— Гуцол, характер показывать будешь родителям и братцу-раздолбаю, — неожиданно резко сказал он. — Упрешься — дотяну на плече.

Я глупо захлопала ресницами, но сориентировалась и уцепилась за локоть Шаленого. Кажется, только сейчас поняла, что боюсь его больше всех остальных.

Он улыбнулся уголками губ:

— Ох, женщины. Пошли уже.

Добрались до кабинета ректора мы без приключений. Нам встретились только два преподавателя со злыдневского факультета, поздоровались и прошли мимо. Никого всерьез не интересовало, с чего это Шаленый разгуливает со мной под ручку среди бела дня.

«Невелика цаца, — сказала я себе, — уже возомнила бог знает что, хотя его на самом деле рядом и нет».

Шаленый вежливо постучал, однако ждать ответа не стал — сразу толкнул дверь, шагнул вперед и утянул меня. Едва не врезавшись в его спину, я едва удержала равновесие и замерла. Так-так, в сборе вся честная компания. Вий-Совяцкий сидел за своим столом и заполнял какие-то бумажки. Рядом с ними устроился угольно-черный бесенок, который держит яркий флакончик; усердно колотит в нем палочкой, а потом выдувает мыльные пузыри. Возле стенки на узкой лавке, что раньше стояла у Хвеси Харлампиевны, сидят Ткачук и Андрей Григорьевич. Вид обоих не лучше моего. Напротив Вий-Совяцкого в кресле Чугайстрин-старший, рядом с ним еще какой-то мужчина. Но он сидит ко мне спиной — поди разбери, кто это. Возле окна стоит пани Кандыба и почему-то поливает кактус. Задумчиво так поливает, того и гляди — утопит бедное растение.

— Доброе утро, — поздоровался Вий-Совяцкий и попытался отобрать у бесенка мыльные пузыри.

Тот отчаянно вцепился во флакон и посмотрел такими глазами, что знаменитый кот из Шрека отдыхает в сторонке. Тяжко вздохнув, Вий-Совяцкий махнул на него рукой.

— Присаживайтесь, — глухо произнес он. — Теперь все в сборе.

Я примостилась на стул у двери, Шаленый проигнорировал сказанные слова и прислонился к стене, сложив на груди руки.

Вий-Совяцкий тяжелым взглядом осмотрел всех находившихся в кабинете. Хоть и через полуприкрытые веки, но ощущения все равно не из приятных. Сделав глубокий вдох, я постаралась сжаться у стенки как можно незаметнее.

Пауза затянулась, даже бесенок замер и вопросительно посмотрел на Вий-Совяцкого. Тот все же вздохнул и начал:

— Я знаю, что многие эту летнюю практику запомнят надолго.

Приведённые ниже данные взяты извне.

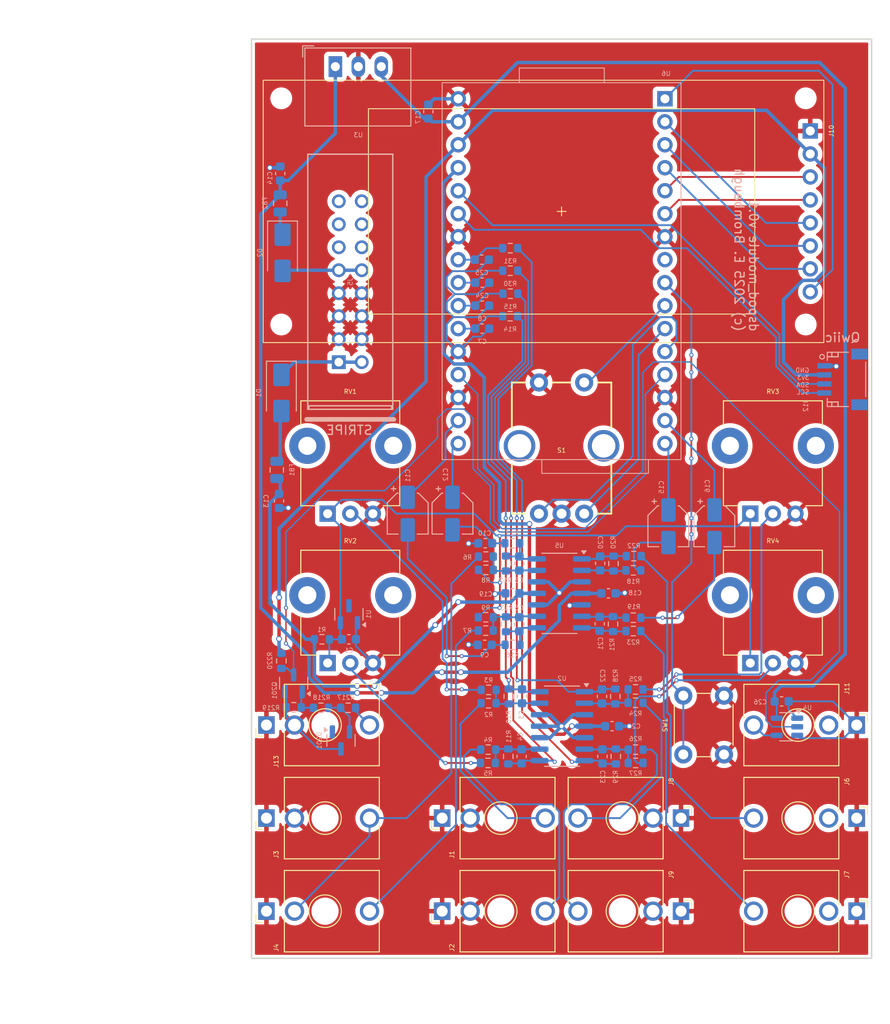
<source format=kicad_pcb>
(kicad_pcb
	(version 20241229)
	(generator "pcbnew")
	(generator_version "9.0")
	(general
		(thickness 1.555)
		(legacy_teardrops no)
	)
	(paper "A4")
	(layers
		(0 "F.Cu" signal)
		(2 "B.Cu" signal)
		(9 "F.Adhes" user "F.Adhesive")
		(11 "B.Adhes" user "B.Adhesive")
		(13 "F.Paste" user)
		(15 "B.Paste" user)
		(5 "F.SilkS" user "F.Silkscreen")
		(7 "B.SilkS" user "B.Silkscreen")
		(1 "F.Mask" user)
		(3 "B.Mask" user)
		(17 "Dwgs.User" user "User.Drawings")
		(19 "Cmts.User" user "User.Comments")
		(21 "Eco1.User" user "User.Eco1")
		(23 "Eco2.User" user "User.Eco2")
		(25 "Edge.Cuts" user)
		(27 "Margin" user)
		(31 "F.CrtYd" user "F.Courtyard")
		(29 "B.CrtYd" user "B.Courtyard")
		(35 "F.Fab" user)
		(33 "B.Fab" user)
	)
	(setup
		(stackup
			(layer "F.SilkS"
				(type "Top Silk Screen")
			)
			(layer "F.Paste"
				(type "Top Solder Paste")
			)
			(layer "F.Mask"
				(type "Top Solder Mask")
				(thickness 0.01)
			)
			(layer "F.Cu"
				(type "copper")
				(thickness 0.035)
			)
			(layer "dielectric 1"
				(type "core")
				(thickness 1.465)
				(material "FR4")
				(epsilon_r 4.5)
				(loss_tangent 0.02)
			)
			(layer "B.Cu"
				(type "copper")
				(thickness 0.035)
			)
			(layer "B.Mask"
				(type "Bottom Solder Mask")
				(thickness 0.01)
			)
			(layer "B.Paste"
				(type "Bottom Solder Paste")
			)
			(layer "B.SilkS"
				(type "Bottom Silk Screen")
			)
			(copper_finish "None")
			(dielectric_constraints no)
		)
		(pad_to_mask_clearance 0.051)
		(allow_soldermask_bridges_in_footprints no)
		(tenting front back)
		(pcbplotparams
			(layerselection 0x00000000_00000000_55555555_5755f5ff)
			(plot_on_all_layers_selection 0x00000000_00000000_00000000_00000000)
			(disableapertmacros no)
			(usegerberextensions no)
			(usegerberattributes yes)
			(usegerberadvancedattributes yes)
			(creategerberjobfile yes)
			(dashed_line_dash_ratio 12.000000)
			(dashed_line_gap_ratio 3.000000)
			(svgprecision 4)
			(plotframeref no)
			(mode 1)
			(useauxorigin no)
			(hpglpennumber 1)
			(hpglpenspeed 20)
			(hpglpendiameter 15.000000)
			(pdf_front_fp_property_popups yes)
			(pdf_back_fp_property_popups yes)
			(pdf_metadata yes)
			(pdf_single_document no)
			(dxfpolygonmode yes)
			(dxfimperialunits yes)
			(dxfusepcbnewfont yes)
			(psnegative no)
			(psa4output no)
			(plot_black_and_white yes)
			(sketchpadsonfab no)
			(plotpadnumbers no)
			(hidednponfab no)
			(sketchdnponfab yes)
			(crossoutdnponfab yes)
			(subtractmaskfromsilk no)
			(outputformat 1)
			(mirror no)
			(drillshape 0)
			(scaleselection 1)
			(outputdirectory "gerber")
		)
	)
	(net 0 "")
	(net 1 "GND")
	(net 2 "-5VA")
	(net 3 "+3.3VA")
	(net 4 "Net-(C3-Pad1)")
	(net 5 "Net-(U2D--)")
	(net 6 "Net-(U2C--)")
	(net 7 "Net-(C4-Pad1)")
	(net 8 "Net-(U5A--)")
	(net 9 "Net-(C5-Pad1)")
	(net 10 "Net-(U5B--)")
	(net 11 "Net-(C6-Pad1)")
	(net 12 "/CV1")
	(net 13 "/CV2")
	(net 14 "Net-(C11-Pad2)")
	(net 15 "Net-(C10-Pad1)")
	(net 16 "/in_r")
	(net 17 "/in_l")
	(net 18 "-12V")
	(net 19 "+12V")
	(net 20 "Net-(C15-Pad2)")
	(net 21 "/out_l")
	(net 22 "/out_r")
	(net 23 "Net-(C16-Pad2)")
	(net 24 "+5V")
	(net 25 "Net-(C20-Pad2)")
	(net 26 "Net-(U5C--)")
	(net 27 "Net-(U5D--)")
	(net 28 "Net-(C21-Pad2)")
	(net 29 "Net-(U2A--)")
	(net 30 "Net-(C22-Pad1)")
	(net 31 "Net-(U2B--)")
	(net 32 "Net-(C23-Pad1)")
	(net 33 "/CV3")
	(net 34 "/CV4")
	(net 35 "Net-(D1-K)")
	(net 36 "Net-(D1-A)")
	(net 37 "Net-(D2-K)")
	(net 38 "Net-(D2-A)")
	(net 39 "Net-(D201-K)")
	(net 40 "unconnected-(D201-A-Pad1)")
	(net 41 "Net-(J1-PadT)")
	(net 42 "Net-(J2-PadT)")
	(net 43 "Net-(J3-PadT)")
	(net 44 "Net-(J4-PadT)")
	(net 45 "unconnected-(J5-Pin_14-Pad14)")
	(net 46 "unconnected-(J5-Pin_11-Pad11)")
	(net 47 "unconnected-(J5-Pin_16-Pad16)")
	(net 48 "unconnected-(J5-Pin_15-Pad15)")
	(net 49 "unconnected-(J5-Pin_13-Pad13)")
	(net 50 "unconnected-(J5-Pin_12-Pad12)")
	(net 51 "unconnected-(J6-PadTN)")
	(net 52 "Net-(J6-PadT)")
	(net 53 "unconnected-(J7-PadTN)")
	(net 54 "Net-(J7-PadT)")
	(net 55 "Net-(J8-PadT)")
	(net 56 "Net-(J9-PadT)")
	(net 57 "/LCD_NRST")
	(net 58 "/LCD_BK")
	(net 59 "/LCD_CS")
	(net 60 "/LCD_SDO")
	(net 61 "/LCD_DC")
	(net 62 "/LCD_SCLK")
	(net 63 "+3.3V")
	(net 64 "Net-(J11-PadT)")
	(net 65 "unconnected-(J11-PadTN)")
	(net 66 "/SDA")
	(net 67 "/SCL")
	(net 68 "Net-(J13-PadT)")
	(net 69 "Net-(Q201-C)")
	(net 70 "Net-(Q201-B)")
	(net 71 "Net-(R3-Pad2)")
	(net 72 "Net-(R5-Pad2)")
	(net 73 "Net-(R25-Pad2)")
	(net 74 "Net-(R27-Pad2)")
	(net 75 "Net-(S1-E)")
	(net 76 "Net-(S1-A)")
	(net 77 "Net-(S1-B)")
	(net 78 "unconnected-(U1-NC-Pad3)")
	(net 79 "Net-(U6-GATE_OUT)")
	(net 80 "Net-(U6-BTN2)")
	(net 81 "unconnected-(U6-BTN1-Pad8)")
	(footprint "Connector_Audio:Jack_3.5mm_QingPu_WQP-PJ398SM_Vertical_CircularHoles" (layer "F.Cu") (at 149.098 136.906 -90))
	(footprint "EMEB:Potentiometer_TT_P0915N" (layer "F.Cu") (at 112.522 95.758))
	(footprint "Connector_Audio:Jack_3.5mm_QingPu_WQP-PJ398SM_Vertical_CircularHoles" (layer "F.Cu") (at 168.529 147.193 -90))
	(footprint "EMEB:Potentiometer_TT_P0915N" (layer "F.Cu") (at 159.258 95.758))
	(footprint "Connector_Audio:Jack_3.5mm_QingPu_WQP-PJ398SM_Vertical_CircularHoles" (layer "F.Cu") (at 168.529 126.619 -90))
	(footprint "Connector_Audio:Jack_3.5mm_QingPu_WQP-PJ398SM_Vertical_CircularHoles" (layer "F.Cu") (at 103.251 126.619 90))
	(footprint "EMEB:Potentiometer_TT_P0915N" (layer "F.Cu") (at 159.258 112.268))
	(footprint "Button_Switch_THT:SW_PUSH_6mm" (layer "F.Cu") (at 149.352 129.8702 90))
	(footprint "Connector_Audio:Jack_3.5mm_QingPu_WQP-PJ398SM_Vertical_CircularHoles" (layer "F.Cu") (at 122.682 136.906 90))
	(footprint "Connector_Audio:Jack_3.5mm_QingPu_WQP-PJ398SM_Vertical_CircularHoles" (layer "F.Cu") (at 149.098 147.193 -90))
	(footprint "EMEB:1.9_IPS_LCD" (layer "F.Cu") (at 135.89 69.85 -90))
	(footprint "Connector_Audio:Jack_3.5mm_QingPu_WQP-PJ398SM_Vertical_CircularHoles" (layer "F.Cu") (at 168.529 136.906 -90))
	(footprint "EMEB:ENC_11" (layer "F.Cu") (at 135.89 95.758))
	(footprint "Connector_Audio:Jack_3.5mm_QingPu_WQP-PJ398SM_Vertical_CircularHoles" (layer "F.Cu") (at 103.251 136.906 90))
	(footprint "EMEB:Potentiometer_TT_P0915N" (layer "F.Cu") (at 112.522 112.268))
	(footprint "Connector_Audio:Jack_3.5mm_QingPu_WQP-PJ398SM_Vertical_CircularHoles" (layer "F.Cu") (at 103.251 147.193 90))
	(footprint "Connector_Audio:Jack_3.5mm_QingPu_WQP-PJ398SM_Vertical_CircularHoles" (layer "F.Cu") (at 122.682 147.193 90))
	(footprint "Capacitor_SMD:CP_Elec_4x5.3" (layer "B.Cu") (at 152.781 104.648 -90))
	(footprint "Capacitor_SMD:C_0603_1608Metric" (layer "B.Cu") (at 131.2164 108.7628 -90))
	(footprint "EMEB:con16_2X8_S4_TEC" (layer "B.Cu") (at 111.252 86.5124 90))
	(footprint "Capacitor_SMD:C_0805_2012Metric" (layer "B.Cu") (at 104.775 68.961 -90))
	(footprint "Capacitor_SMD:C_0603_1608Metric" (layer "B.Cu") (at 131.5212 123.444 -90))
	(footprint "Resistor_SMD:R_0603_1608Metric" (layer "B.Cu") (at 141.5796 115.4562 90))
	(footprint "Resistor_SMD:R_0603_1608Metric" (layer "B.Cu") (at 130.4666 117.7544))
	(footprint "Capacitor_SMD:CP_Elec_4x5.3" (layer "B.Cu") (at 118.872 103.251 -90))
	(footprint "Capacitor_SMD:C_0603_1608Metric" (layer "B.Cu") (at 130.4544 112.0648))
	(footprint "Package_TO_SOT_SMD:SOT-23-5" (layer "B.Cu") (at 160.8129 126.812 180))
	(footprint "Resistor_SMD:R_0603_1608Metric" (layer "B.Cu") (at 141.6304 108.775 -90))
	(footprint "Capacitor_SMD:C_0603_1608Metric" (layer "B.Cu") (at 127.3934 117.7544 180))
	(footprint "Resistor_SMD:R_0603_1608Metric" (layer "B.Cu") (at 127.7742 129.3368 180))
	(footprint "Resistor_SMD:R_0603_1608Metric"
		(layer "B.Cu")
		(uuid "2b06c097-9d4c-4dc8-9160-a26b2c5295ab")
		(at 130.4422 106.5276)
		(descr "Resistor SMD 0603 (1608 Metric), square (rectangular) end terminal, IPC-7351 nominal, (Body size source: IPC-SM-782 page 72, https://www.pcb-3d.com/wordpress/wp-content/uploads/ipc-sm-782a_amendment_1_and_2.pdf), generated with kicad-footprint-generator")
		(tags "resistor")
		(property "Reference" "R17"
			(at -0.0132 -1.1176 180)
			(layer "B.SilkS")
			(uuid "6c55d90d-8b38-4efc-84b6-dbd59c9100ac")
			(effects
				(font
					(size 0.5 0.5)
					(thickness 0.07)
				)
				(justify mirror)
			)
		)
		(property "Value" "100"
			(at 0 -1.43 180)
			(layer "B.Fab")
			(uuid "7b4aa018-8986-4994-984d-95032cf665a6")
			(effects
				(font
					(size 1 1)
					(thickness 0.15)
				)
				(justify mirror)
			)
		)
		(property "Datasheet" "~"
			(at 0 0 180)
			(layer "B.Fab")
			(hide yes)
			(uuid "cc44fcf9-4137-4f4e-b39d-de16ada5b555")
			(effects
				(font
					(size 1.27 1.27)
					(thickness 0.15)
				)
				(justify mirror)
			)
		)
		(property "Description" "Resistor"
			(at 0 0 180)
			(layer "B.Fab")
			(hide yes)
			(uuid "64dcb340-c1ba-415e-b9bd-389ad35fe49f")
			(effects
				(font
					(size 1.27 1.27)
					(thickness 0.15)
				)
				(justify mirror)
			)
		)
		(property ki_fp_filters "R_*")
		(path "/b13a81cc-1f94-4da7-87f4-aea19df08258")
		(sheetname "/")
		(sheetfile "dspod_mod
... [657702 chars truncated]
</source>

Ни к кому конкретно не обращался, но сразу ясно было, что речь идет обо мне. Сделав невозмутимый вид, я уставилась в пол, увлеченно рассматривая носки собственных тапочек. А что, кстати, весьма недурно выглядят, можно даже и по университету походить.

— Стихийное проявление дара — вещь редкая и ценная. Впрочем, это вы все прекрасно знаете. Как и то, что… стихийный дар можно обернуть в любом направлении.

Я резко вскинула голову. Что это еще за сказки? Предрасположенность не играет никакой роли?

Ткачук и Андрей Григорьевич тоже едва не подпрыгнули. Ибо ладно я, первокурсница, обалдела от такой информации, но они-то…

— То есть… как? — тихо спросил Андрей Григорьевич.

Вий-Совяцкий чуть пожал плечами:

— А вот так. Это выяснили совсем недавно. Вероятно, новое поколение эволюционирует. Пока четкого ответа нет.

— Но мы над этим работаем, — подал голос мужчина, сидевший ко мне спиной.

Голос-то знакомый. Жаль, не разобрать чей. Слышала же, точно. Эх, склерозница тоже еще. Я поерзала на стуле. Так и подмывало задать один вопрос, но компания явно не располагала.

— Дина, ты хочешь что-то узнать?

Я вздрогнула. Насквозь видит все же. Поколебавшись, все же задала вопрос:

— Павел Константинович, то есть, вы хотите сказать, что я и мой брат могли выбрать любую специальность? И почему обо мне говорят, как о редкости, а про него — нет?